When you boil it down, John Key’s much-vaunted political nous is about keeping his personal brand clean. He farms out anything controversial to ministers and leaves them to it. The problem with that approach is muppets are left to run things with no oversight resulting in political cock-ups. Case in point: the supercity.
As even National pollster David Farrar admits, National’s prize asset is Key’s smile. To protect that asset, Key cannot have his brand tarnished by association with any policies that are unpopular. He has become the ‘do nothing’ ‘smile and wave’ Prime Minister, while ministers are left to do the work.
Key takes virtually no interest in the running of government or policy development, ministers are given a free rein. And because most of them are absolute twats, the results are often bad, not only for the country but (almost paradoxically) for National’s political agenda too.
Gerry Brownlee, for instance, was left to his own devices on the review of mining in New Zealand. Brownlee is a meathead. His bright idea was to open up everything for mining and bulldoze any opposition. It was a crucial misjudgment. Within months, the Government was facing the biggest protest in generations. Ultimately, the polling forced Key to intervene and make Brownlee (who still hadn’t understood that he was on a losing fight) to back down.
But it seems Key learned nothing. He made Brownlee dictator under CERRA after being told to cut himself out of the Christchurch reconstruction because of the dissatisfaction that will inevitably arise from the speed of the recovery.
Likewise, Anne Tolley has been left to handle national standards alone and created a revolt in the education sector. Rather than present his own economic vision, Key paid Don Brash to present his. When the prescription was totally untenable, Key had to bin it. We still don’t know what Key’s economic vision is, apart from gimmicks like the cycleway and the financial hub.

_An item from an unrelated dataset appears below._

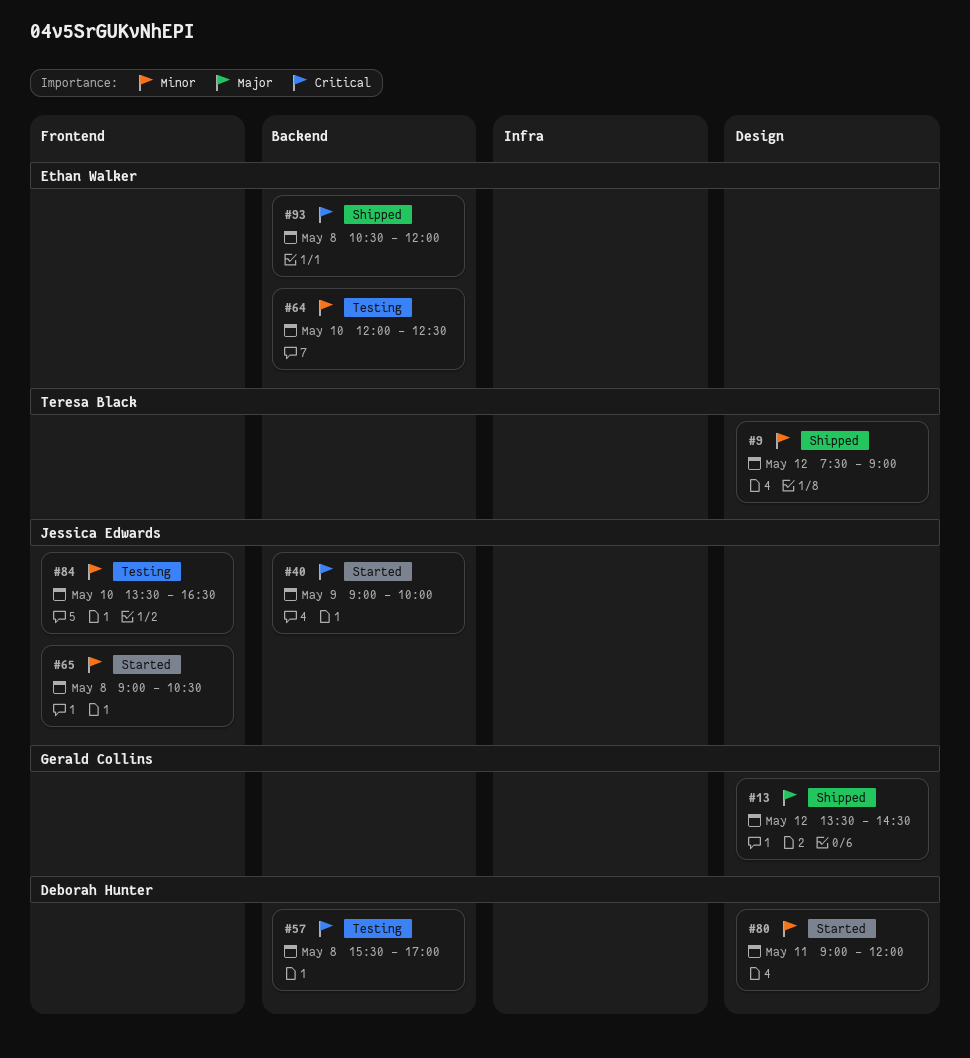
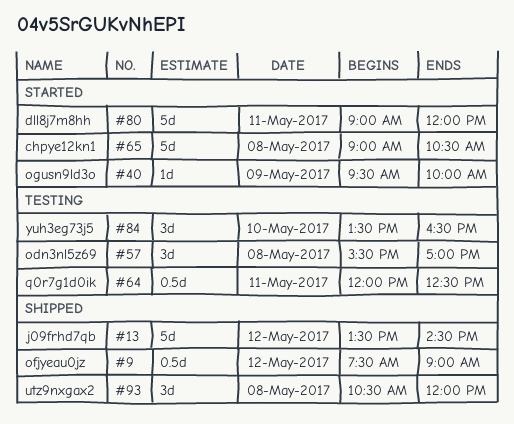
#40, begins: 09:00 -> 09:30
#64, day: May 10 -> May 11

When it came to the supercity, Key gave Rodney Hide a blank canvass and said ‘deliver me an Auckland fit for a pro-corporate, pro-privatisation agenda’. Of course, Hide went too far.
His arrogance, and the hubris of the Right in general, led him to believe that he could get away with overriding the wishes of the people of Auckland (by denying them a referendum on amalgamation) and slanting the playing field for the Right with gerrymandered seats, powerless Local Boards, and the CCO structure designed for privatisation. In fact, it created a public backlash through the one democratic avenue that Hide couldn’t take away – the council elections.
The result was that the hard Right has been turfed out across Auckland, right-leaning constituencies like Papakura, Rodney, and Franklin are pissed off as hell, and Hide has handed Auckland to the Left.
A smarter strategy would have been less greedy. The government would have engaged in some geniune consultation. They wouldn’t have gone tried to have it all and would have focused on winning the elections, rather than being so arrogant as to alienate voters. A more moderate government policy in creating the supercity would have helped deliver a right-leaning council to govern it.
No wonder Key, who had just days before still been trying to drum up support for Banks, looked so sick on Saturday night. The supercity election results are not only a defeat for the Right and a big boost for the Left ahead of next year’s election, they point to the underlying weakness of Key’s political management.
It’s funny how a strength can become a weakness. Brand Key is so vital to National that their strategy is overly focused on protecting it, to the point where they stuff up the substantive things time and time again. Ultimately, National’s agenda has progressed far less than might be expected because of that.
Like Farrar says “John Key’s smile only goes so far”.